- [ABOUT THIS TASK]: Can you rewrite the optimization discussion starting at "Optimize for ease" and ending at "taking thirty seconds.", substituting "constraint" for "bottleneck"?
____ EXTRACTED TEXT
Optimize for ease of understanding.

Anything else is premature optimization! The biggest bottleneck in most development is time and attention of the developer. If you absolutely must squeeze out every last CPU cycle then by all means do so, but unless you have a compelling business need to do or are writing a critical component (common library, operating system kernel, etc) you are better off waiting until you can benchmark the finished program. At that time optimizing a few of the most costly routines is justified, before then it's almost certainly a waste of time.

Sorpigal
I agree with your statement, but when dealing with a loop you much consider the performance impact of your code. There is another question here, where re-initializing several variables in nested loop is taking thirty seconds.
AMissico
While I agree with the general point, I'd argue that optimizing for correctness is right up there with ease of understanding. So I'd ask "which one is easier to read" and "which one is less likely to cause weird side effects when modified in the future" well before "which is faster".
________
____ SOURCE DATA
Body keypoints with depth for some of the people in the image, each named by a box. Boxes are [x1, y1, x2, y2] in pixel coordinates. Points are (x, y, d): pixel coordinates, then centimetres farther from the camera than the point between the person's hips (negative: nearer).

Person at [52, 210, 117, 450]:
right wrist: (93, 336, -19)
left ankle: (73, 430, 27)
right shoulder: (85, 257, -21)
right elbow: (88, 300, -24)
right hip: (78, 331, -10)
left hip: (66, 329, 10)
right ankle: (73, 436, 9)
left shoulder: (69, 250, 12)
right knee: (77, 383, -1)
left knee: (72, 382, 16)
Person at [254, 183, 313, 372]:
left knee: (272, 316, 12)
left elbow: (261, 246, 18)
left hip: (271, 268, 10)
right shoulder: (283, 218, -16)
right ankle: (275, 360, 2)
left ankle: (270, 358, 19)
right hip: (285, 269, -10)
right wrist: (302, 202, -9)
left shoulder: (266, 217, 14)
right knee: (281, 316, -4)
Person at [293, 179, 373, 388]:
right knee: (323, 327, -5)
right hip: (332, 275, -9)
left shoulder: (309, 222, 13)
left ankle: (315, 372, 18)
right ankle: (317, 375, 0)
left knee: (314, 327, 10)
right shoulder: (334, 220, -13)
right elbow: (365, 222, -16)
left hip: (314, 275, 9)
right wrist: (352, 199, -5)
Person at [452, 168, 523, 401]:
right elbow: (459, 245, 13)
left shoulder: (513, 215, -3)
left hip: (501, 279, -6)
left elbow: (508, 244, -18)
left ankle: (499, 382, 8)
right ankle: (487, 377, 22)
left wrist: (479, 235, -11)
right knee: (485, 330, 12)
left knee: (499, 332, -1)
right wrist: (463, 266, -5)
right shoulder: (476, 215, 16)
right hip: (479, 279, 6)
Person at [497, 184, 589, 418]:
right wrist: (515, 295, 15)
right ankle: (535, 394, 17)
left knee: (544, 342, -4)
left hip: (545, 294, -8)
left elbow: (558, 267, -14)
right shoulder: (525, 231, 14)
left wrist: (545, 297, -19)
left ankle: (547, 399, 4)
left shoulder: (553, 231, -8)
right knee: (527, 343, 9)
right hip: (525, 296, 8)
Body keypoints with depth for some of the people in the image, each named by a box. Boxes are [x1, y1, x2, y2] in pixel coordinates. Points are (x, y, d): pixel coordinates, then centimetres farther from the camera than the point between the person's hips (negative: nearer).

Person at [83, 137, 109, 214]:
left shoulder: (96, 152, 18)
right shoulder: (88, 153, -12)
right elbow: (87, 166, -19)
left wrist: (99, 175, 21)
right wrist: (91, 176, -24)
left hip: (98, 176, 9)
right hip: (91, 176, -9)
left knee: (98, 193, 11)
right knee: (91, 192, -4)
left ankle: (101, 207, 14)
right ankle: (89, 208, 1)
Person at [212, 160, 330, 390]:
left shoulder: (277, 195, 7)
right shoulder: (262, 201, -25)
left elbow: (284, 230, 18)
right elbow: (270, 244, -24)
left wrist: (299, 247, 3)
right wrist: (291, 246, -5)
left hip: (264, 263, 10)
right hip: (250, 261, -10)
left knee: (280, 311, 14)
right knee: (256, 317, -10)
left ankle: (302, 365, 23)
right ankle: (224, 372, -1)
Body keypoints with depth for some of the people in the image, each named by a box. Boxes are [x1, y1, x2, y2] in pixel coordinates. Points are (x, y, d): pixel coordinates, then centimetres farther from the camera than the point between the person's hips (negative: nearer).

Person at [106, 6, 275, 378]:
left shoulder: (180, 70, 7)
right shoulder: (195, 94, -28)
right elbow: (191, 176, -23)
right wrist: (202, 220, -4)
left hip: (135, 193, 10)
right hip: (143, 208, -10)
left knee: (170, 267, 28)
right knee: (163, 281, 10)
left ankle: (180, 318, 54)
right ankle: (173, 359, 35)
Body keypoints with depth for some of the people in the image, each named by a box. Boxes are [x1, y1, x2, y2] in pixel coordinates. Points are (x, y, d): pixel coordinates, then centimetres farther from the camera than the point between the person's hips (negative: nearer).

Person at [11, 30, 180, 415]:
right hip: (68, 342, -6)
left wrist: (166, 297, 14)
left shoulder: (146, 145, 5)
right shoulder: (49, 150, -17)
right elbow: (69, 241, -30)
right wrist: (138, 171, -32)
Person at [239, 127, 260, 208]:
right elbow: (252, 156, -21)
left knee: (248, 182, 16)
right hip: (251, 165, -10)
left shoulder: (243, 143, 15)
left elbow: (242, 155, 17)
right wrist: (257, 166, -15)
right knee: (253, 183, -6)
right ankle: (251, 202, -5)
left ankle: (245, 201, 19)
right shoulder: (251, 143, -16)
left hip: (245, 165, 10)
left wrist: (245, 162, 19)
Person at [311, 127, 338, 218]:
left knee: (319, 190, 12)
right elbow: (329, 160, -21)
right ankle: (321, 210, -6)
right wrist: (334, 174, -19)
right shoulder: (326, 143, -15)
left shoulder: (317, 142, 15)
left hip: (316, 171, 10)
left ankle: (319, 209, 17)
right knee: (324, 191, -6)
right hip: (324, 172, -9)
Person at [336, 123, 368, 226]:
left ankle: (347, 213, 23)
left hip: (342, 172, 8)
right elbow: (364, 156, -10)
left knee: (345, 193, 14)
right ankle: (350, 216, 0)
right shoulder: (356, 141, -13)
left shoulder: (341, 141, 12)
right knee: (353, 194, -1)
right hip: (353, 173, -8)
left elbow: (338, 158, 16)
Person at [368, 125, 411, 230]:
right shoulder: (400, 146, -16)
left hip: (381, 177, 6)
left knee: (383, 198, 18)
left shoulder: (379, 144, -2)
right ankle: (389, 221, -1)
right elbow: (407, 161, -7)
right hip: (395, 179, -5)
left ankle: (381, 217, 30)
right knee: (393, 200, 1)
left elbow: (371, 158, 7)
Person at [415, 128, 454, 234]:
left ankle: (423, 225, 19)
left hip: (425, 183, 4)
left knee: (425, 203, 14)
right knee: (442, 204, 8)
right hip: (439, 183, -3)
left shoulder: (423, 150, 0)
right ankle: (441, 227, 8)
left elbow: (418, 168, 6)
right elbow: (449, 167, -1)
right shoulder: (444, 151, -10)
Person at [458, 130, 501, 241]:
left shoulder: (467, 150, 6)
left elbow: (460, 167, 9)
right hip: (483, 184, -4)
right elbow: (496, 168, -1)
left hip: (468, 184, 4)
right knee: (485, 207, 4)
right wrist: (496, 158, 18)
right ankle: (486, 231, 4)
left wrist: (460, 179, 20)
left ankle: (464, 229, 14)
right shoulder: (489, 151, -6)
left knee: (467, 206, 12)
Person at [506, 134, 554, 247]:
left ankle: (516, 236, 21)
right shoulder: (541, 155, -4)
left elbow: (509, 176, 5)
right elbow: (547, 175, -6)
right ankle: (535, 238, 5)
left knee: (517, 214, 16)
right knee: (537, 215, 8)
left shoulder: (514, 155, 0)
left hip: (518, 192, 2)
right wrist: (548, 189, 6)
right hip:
________
- [EXERCISE OUTPUT]:
Optimize for ease of understanding.

Anything else is premature optimization! The biggest constraint in most development is time and attention of the developer. If you absolutely must squeeze out every last CPU cycle then by all means do so, but unless you have a compelling business need to do or are writing a critical component (common library, operating system kernel, etc) you are better off waiting until you can benchmark the finished program. At that time optimizing a few of the most costly routines is justified, before then it's almost certainly a waste of time.

Sorpigal
I agree with your statement, but when dealing with a loop you much consider the performance impact of your code. There is another question here, where re-initializing several variables in nested loop is taking thirty seconds.